School of Engineering and Materials Science
Research Student Awards
PhD Thesis: Stability and failure of internal fractrure fixation systems
Author: SHELTON, Julia
Supervisor(s): Bill Bonfield
The mechanical properties of internal fracture fixation systems were investigated using three complementary methods. First, a technique applying double exposure holographic interferometry was used to investigate the overall structural stiffness of fractures repaired by internal fracture fixation plates. Secondly, the screw-holding performance of orthopaedic screws in bone was assessed by measuring the direct pull-out force from sheets and cylinders of bone. The effect in vitro of a cyclic loading regime on screw pull-out was also tested. Thirdly, the bone-screw interface was characterised by sectioning and optical microscopy.
The technique of double exposure holographic interferometry allowed a qualitative assessment of fracture fixation systems. When cyclic loads of 1 kN were applied to the system - comprising a fractured or osteotomised human tibia and a plate - no significant change in the overall structural stiffness of the system was noted until after 150,000 cycles. An angulated osteotomy or natural fracture was found to eliminate changes in bone-end separation when a tibia was loaded in torsion. However, only by applying compression and hence introducing friction across the fractured bone ends, or by using a plate of greater torsional stiffness, was the relative movement between the fracture ends reduced.

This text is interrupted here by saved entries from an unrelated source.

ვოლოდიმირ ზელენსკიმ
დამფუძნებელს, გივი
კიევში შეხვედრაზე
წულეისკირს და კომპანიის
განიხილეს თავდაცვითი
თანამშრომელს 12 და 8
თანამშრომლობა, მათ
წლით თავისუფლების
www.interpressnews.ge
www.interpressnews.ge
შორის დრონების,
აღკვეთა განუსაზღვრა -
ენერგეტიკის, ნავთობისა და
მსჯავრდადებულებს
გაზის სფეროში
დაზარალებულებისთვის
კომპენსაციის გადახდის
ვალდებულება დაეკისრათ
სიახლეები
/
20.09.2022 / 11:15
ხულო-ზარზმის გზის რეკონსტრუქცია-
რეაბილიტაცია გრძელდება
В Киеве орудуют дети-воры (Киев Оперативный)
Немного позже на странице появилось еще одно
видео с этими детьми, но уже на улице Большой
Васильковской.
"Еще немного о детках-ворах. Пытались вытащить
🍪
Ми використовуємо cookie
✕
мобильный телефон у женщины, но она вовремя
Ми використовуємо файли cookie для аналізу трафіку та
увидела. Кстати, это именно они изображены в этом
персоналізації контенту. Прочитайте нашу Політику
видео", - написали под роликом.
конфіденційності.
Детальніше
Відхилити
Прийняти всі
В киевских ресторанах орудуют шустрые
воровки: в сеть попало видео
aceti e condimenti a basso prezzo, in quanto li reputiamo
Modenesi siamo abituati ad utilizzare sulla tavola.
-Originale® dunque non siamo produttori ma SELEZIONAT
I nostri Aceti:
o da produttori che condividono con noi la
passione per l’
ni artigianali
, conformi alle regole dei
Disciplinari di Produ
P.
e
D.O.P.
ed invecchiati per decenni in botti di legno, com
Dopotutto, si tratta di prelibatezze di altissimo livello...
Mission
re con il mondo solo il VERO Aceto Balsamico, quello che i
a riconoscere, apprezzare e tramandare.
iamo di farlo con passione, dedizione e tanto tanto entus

It was established that the threads on the screws had an important role in keeping the plate close to the bone surface and hence ensuring effective load transfer across a fracture. The pull-out force of screws from bone was found to correlate primarily with bone thickness, although the outside diameter and screw design were also statistically significant. Three failure mechanisms for pull-out were identified namely - cylindrical pull-out when a core of bone the diameter of the outside thread of the screw was pulled out with the screw, radial cracking when cracks propagated from the screw thread causing the destruction of the whole bone, or cone pull-out when a graduated, laminated cone of bone was pulled out with the screw. A theoretical analysis of these three modes of failure was carried out. The bone-screw system was found to fatigue; however, loading at 30 per cent of the ultimate pull-out force produced no failure at 500,000 cycles.
The bone-screw interface was found to give little contact between the bone and the screw. Cyclically loading whole tibias up to 150,000 cycles did not produce cracking or degradation in the bone-screw interface, however loading at 80 per cent of the ultimate pull-out load led to cracks being formed in the bone.